DIRECTIONS FOR THIS TASK »
Put the record lines from the line with "公益社団法人日本けん玉協会 甲信越・北陸総支部長" to the line with "Les partenaires", both included, into a numbered list, skipping blank lines and leaving out the pictures.

BEGIN DATA SHOWN

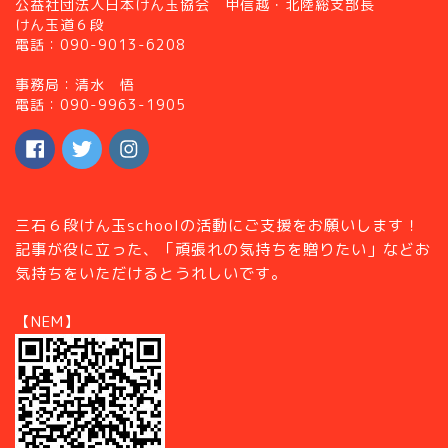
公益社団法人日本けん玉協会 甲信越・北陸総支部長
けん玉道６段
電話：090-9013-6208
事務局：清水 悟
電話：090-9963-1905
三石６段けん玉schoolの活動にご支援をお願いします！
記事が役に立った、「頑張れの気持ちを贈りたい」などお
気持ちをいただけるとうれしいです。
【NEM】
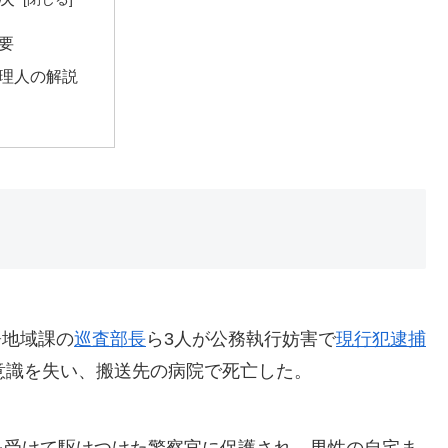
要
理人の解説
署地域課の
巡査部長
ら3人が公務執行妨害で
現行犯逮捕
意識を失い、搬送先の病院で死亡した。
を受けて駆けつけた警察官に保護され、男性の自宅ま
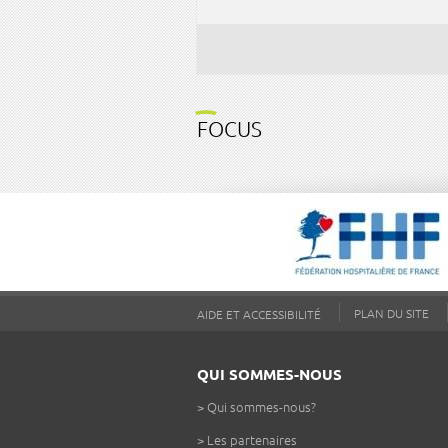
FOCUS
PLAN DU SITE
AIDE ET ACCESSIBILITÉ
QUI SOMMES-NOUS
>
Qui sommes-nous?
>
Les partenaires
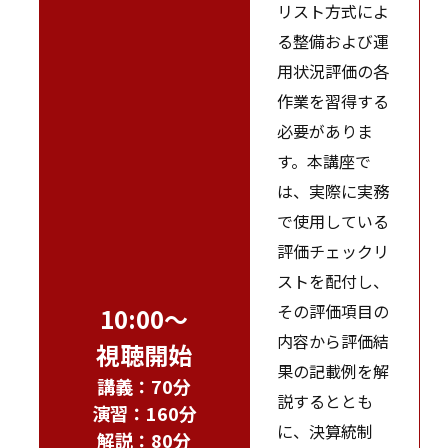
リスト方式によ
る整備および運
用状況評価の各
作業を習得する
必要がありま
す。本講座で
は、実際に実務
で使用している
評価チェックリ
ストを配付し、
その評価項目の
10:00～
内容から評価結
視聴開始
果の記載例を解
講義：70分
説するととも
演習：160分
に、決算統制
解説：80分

END DATA SHOWN
BEGIN DATA SHOWN

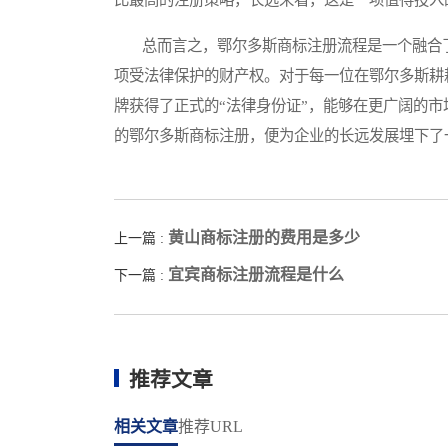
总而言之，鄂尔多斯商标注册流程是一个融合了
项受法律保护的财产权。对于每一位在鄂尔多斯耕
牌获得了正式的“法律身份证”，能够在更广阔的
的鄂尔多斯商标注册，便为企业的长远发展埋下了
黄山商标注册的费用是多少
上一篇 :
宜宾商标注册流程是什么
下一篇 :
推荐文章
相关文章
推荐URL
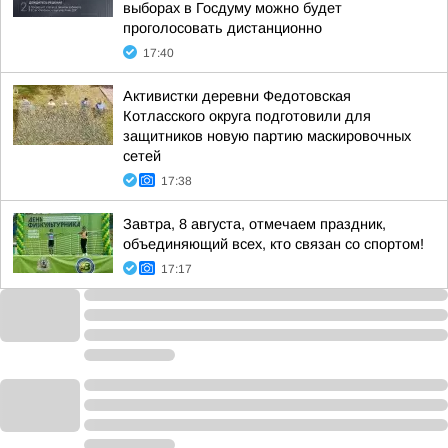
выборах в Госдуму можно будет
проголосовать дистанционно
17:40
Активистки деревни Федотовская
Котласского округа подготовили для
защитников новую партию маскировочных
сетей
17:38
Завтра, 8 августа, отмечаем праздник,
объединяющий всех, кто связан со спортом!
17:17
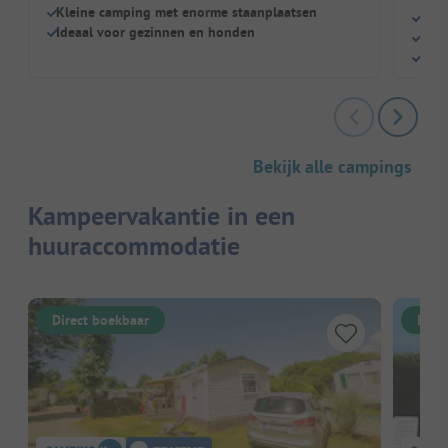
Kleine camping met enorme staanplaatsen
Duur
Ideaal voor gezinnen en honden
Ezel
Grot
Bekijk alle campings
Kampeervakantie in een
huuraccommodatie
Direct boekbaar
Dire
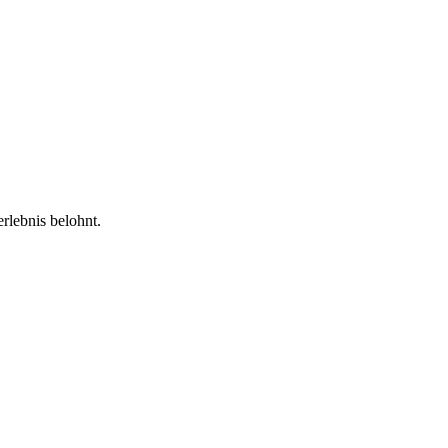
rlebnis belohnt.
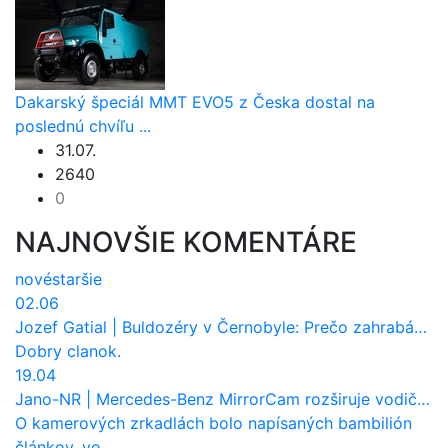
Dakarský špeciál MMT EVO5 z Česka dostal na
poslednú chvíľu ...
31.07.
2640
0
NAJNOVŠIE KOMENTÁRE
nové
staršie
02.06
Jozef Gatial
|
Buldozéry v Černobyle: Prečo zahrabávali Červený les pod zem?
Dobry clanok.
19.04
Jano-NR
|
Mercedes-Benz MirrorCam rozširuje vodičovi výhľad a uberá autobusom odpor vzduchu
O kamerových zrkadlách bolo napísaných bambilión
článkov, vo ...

END DATA SHOWN
BEGIN DATA SHOWN

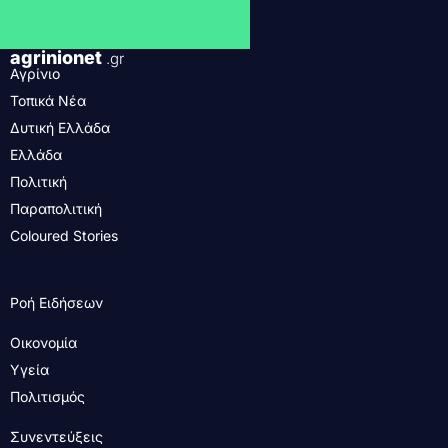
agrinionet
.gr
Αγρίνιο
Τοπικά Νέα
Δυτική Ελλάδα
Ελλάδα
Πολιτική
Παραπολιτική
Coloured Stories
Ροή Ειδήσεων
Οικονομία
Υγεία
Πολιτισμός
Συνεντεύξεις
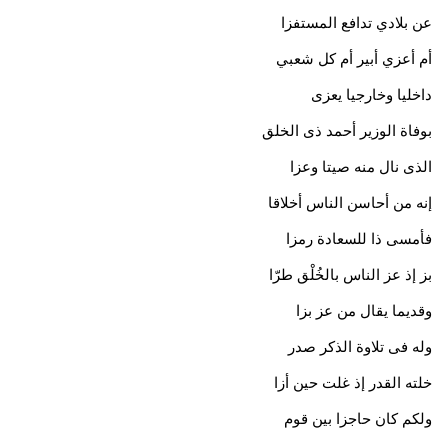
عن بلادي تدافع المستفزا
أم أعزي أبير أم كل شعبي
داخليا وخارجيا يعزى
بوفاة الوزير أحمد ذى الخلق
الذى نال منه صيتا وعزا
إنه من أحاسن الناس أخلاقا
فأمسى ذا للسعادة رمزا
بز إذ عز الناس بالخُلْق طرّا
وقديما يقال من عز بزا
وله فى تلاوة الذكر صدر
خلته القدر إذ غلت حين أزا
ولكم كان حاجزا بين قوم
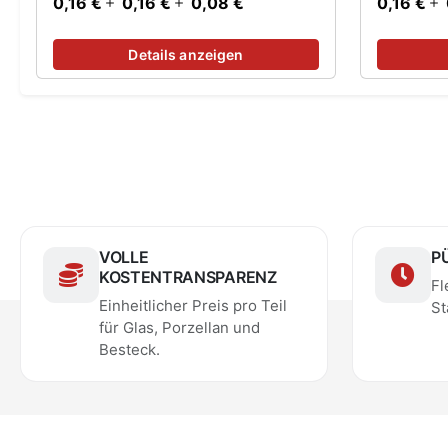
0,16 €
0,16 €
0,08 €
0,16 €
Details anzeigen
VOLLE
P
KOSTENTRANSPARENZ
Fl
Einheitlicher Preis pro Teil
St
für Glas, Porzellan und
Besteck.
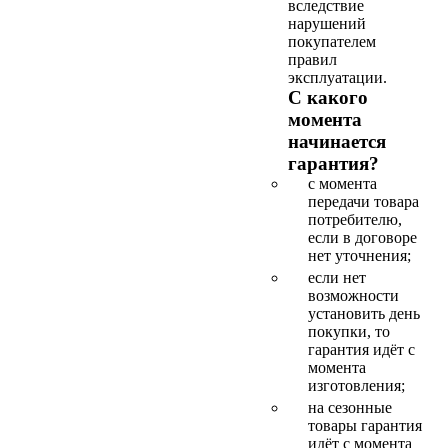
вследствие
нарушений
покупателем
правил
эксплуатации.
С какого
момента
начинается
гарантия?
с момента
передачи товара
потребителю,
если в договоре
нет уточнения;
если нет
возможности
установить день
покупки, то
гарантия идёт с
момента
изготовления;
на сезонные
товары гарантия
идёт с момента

END DATA SHOWN

SOLUTION TO THE EXERCISE »
1. 公益社団法人日本けん玉協会 甲信越・北陸総支部長
2. けん玉道６段
3. 電話：090-9013-6208
4. 事務局：清水 悟
5. 電話：090-9963-1905
6. 三石６段けん玉schoolの活動にご支援をお願いします！
7. 記事が役に立った、「頑張れの気持ちを贈りたい」などお
8. 気持ちをいただけるとうれしいです。
9. 【NEM】
10. 要
11. 理人の解説
12. 署地域課の
13. 巡査部長
14. ら3人が公務執行妨害で
15. 現行犯逮捕
16. 意識を失い、搬送先の病院で死亡した。
17. を受けて駆けつけた警察官に保護され、男性の自宅ま
18. FOCUS
19. PLAN DU SITE
20. AIDE ET ACCESSIBILITÉ
21. QUI SOMMES-NOUS
22. >
23. Qui sommes-nous?
24. >
25. Les partenaires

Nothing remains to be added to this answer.